Entre las aves, la contienda es a menudo de carácter más pacífico. Todos los que han prestado atención a este asunto, creen que hay gran rivalidad entre los machos de muchas especies para atraer mediante el canto a las hembras. El mirlo de roca de la Guayana, las aves del paraíso y algunas otras se reúnen; y sucesivamente van los machos desplegando con el mayor cuidado sus hermosas plumas, exhibiéndolas de la mejor manera posible; asimismo realizan curiosas figuras delante de las hembras, las cuales, después de haber estado haciendo de espectadoras, acogen finalmente como compañero al más atractivo. Los que han estudiado atentamente las aves encerradas saben perfectamente que éstas tienen preferencias y antipatías individuales; así, Sir R. Heron nos ha descrito como un pavo real variegado resultaba singularmente atractivo para todas las hembras de su especie. No puedo entrar aquí en los necesarios pormenores, pero si el hombre puede en breve tiempo conferir belleza y elegancia a sus pequeñas gallinas de Bantam, conforme a su tipo de belleza, no veo por qué hemos de dudar de que las hembras de las aves no han de producir un marcado efecto seleccionando, a lo largo de miles de generaciones, a los más melodiosos y hermosos de entre sus machos, conforme también a su tipo de belleza. Algunas conocidas leyes, con respecto al plumaje de las aves de los dos sexos, en comparación con el plumaje de las crías, puede explicarse en parte por la acción de la selección sexual sobre variaciones que se producen en diferentes edades y que se transmiten solamente a los machos o a los dos sexos en edades correspondientes; pero no dispongo aquí de espacio para profundizar en esta cuestión.
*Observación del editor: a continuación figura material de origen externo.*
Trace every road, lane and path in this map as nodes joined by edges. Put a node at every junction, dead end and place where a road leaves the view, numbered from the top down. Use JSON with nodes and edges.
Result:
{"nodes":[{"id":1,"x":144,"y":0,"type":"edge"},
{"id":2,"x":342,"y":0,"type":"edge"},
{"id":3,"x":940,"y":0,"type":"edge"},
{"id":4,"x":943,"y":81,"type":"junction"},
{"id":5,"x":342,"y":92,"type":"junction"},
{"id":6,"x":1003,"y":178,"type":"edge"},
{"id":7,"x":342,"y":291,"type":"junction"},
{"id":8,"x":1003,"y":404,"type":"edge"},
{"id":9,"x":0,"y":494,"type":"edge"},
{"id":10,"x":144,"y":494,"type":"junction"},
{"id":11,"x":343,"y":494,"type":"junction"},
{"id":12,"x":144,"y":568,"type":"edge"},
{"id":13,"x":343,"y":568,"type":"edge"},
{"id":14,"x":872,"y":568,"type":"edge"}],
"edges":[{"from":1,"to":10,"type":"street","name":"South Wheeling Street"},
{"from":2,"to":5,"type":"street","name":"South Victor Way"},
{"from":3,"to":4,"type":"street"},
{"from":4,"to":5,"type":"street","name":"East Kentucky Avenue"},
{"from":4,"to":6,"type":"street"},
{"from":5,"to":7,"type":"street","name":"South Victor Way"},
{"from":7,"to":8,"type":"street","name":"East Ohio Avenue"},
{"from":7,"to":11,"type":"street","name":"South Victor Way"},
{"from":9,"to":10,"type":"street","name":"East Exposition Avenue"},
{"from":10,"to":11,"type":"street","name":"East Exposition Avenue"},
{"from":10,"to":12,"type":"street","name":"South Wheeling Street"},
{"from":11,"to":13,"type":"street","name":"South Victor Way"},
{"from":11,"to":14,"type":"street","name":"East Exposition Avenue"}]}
Así ocurre, creo yo, que cuando los machos y las hembras de cualquier especie animal tienen los mismos hábitos generales de vida, pero difieren en estructura, color o adorno, tales diferencias han sido principalmente ocasionadas por la selección sexual: es decir, por individuos machos que, en generaciones sucesivas, tuvieron alguna ligera ventaja sobre otros machos, en sus armas, medios de defensa o encanto, y que transmitieron exclusivamente a sus descendientes masculinos. Con todo, no querría atribuir a esto todas las diferencias sexuales, porque vemos en nuestros animales domésticos peculiaridades que surgen en el sexo masculino y en él permanecen y que evidentemente no fueron aumentadas por medio de la selección realizada por el hombre. El penacho de pelo que lleva en el pecho el pavo silvestre no puede ser de utilidad alguna, y es dudoso que pueda aparecer como un adorno a los ojos de su hembra; efectivamente, si ese penacho hubiera aparecido en el estado de domesticidad, se le habría tenido por una monstruosidad.
Fuente: Darwin, Charles. El origen de las especies. Traducción de Juan Godo. Barcelona: Ediciones Zeus, 1970.